- Cover of the amazon original version.

Single by Romeo Santos with Kiko Rodríguez

from the album Utopía
- Released: August 22, 2019
- Genre: Bachata
- Length: 3:38
- Label: Sony Latin
- Songwriters: Romeo Santos Alexander Caba; Joaquin Diaz;

Romeo Santos singles chronology
| "Amor Enterrado" (2019) | "El Beso Que No Le Di" (2019) | "Años Luz" (2019) |

Kiko Rodríguez singles chronology
| "Lloro" (2019) | "El Beso Que No Le Di" (2019) | "Obsesionado Contigo" (2020) |

Music video
- "El Beso Que No Le Di" on YouTube

= El Beso Que No Le Di =

2019 single by Romeo Santos with Kiko Rodríguez

"El Beso Que No Le Di" (English: "The Kiss That I Did Not Give") is a song by American singer Romeo Santos with Dominican singer Kiko Rodríguez. It is the ninth single for Santos' fourth studio album Utopía (2019). The music video was released on August 22, 2019. It features Santos and Rodríguez at a church watching as the woman they're in love with is to be married to another man.
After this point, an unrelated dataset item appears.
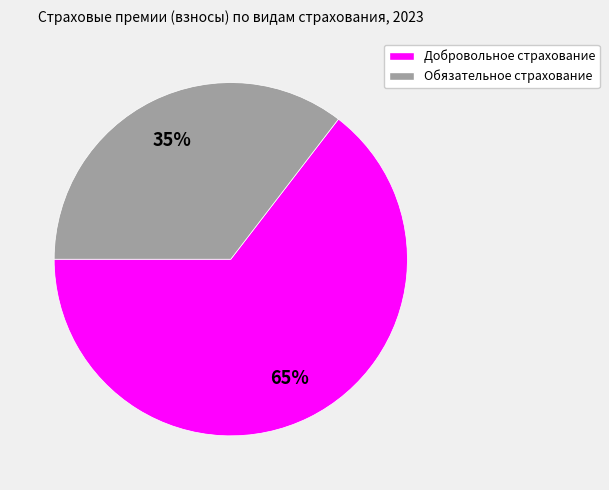

Which category has the biggest portion of the pie?

Добровольное страхование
On October 2, 2020, Santos released a different version by himself as an Amazon Original single.

== Charts ==

| Chart (2019) | Peak position |
|---|---|
| Dominican Republic Bachata (Monitor Latino) | 2 |
| Dominican Republic General (Monitor Latino) | 18 |
| US Hot Latin Songs (Billboard) | 34 |
| US Tropical Airplay (Billboard) | 7 |

== Certifications ==

| Region | Certification | Certified units/sales |
| Mexico (AMPROFON) | Platinum | 60,000^{‡} |
^{‡} Sales+streaming figures based on certification alone.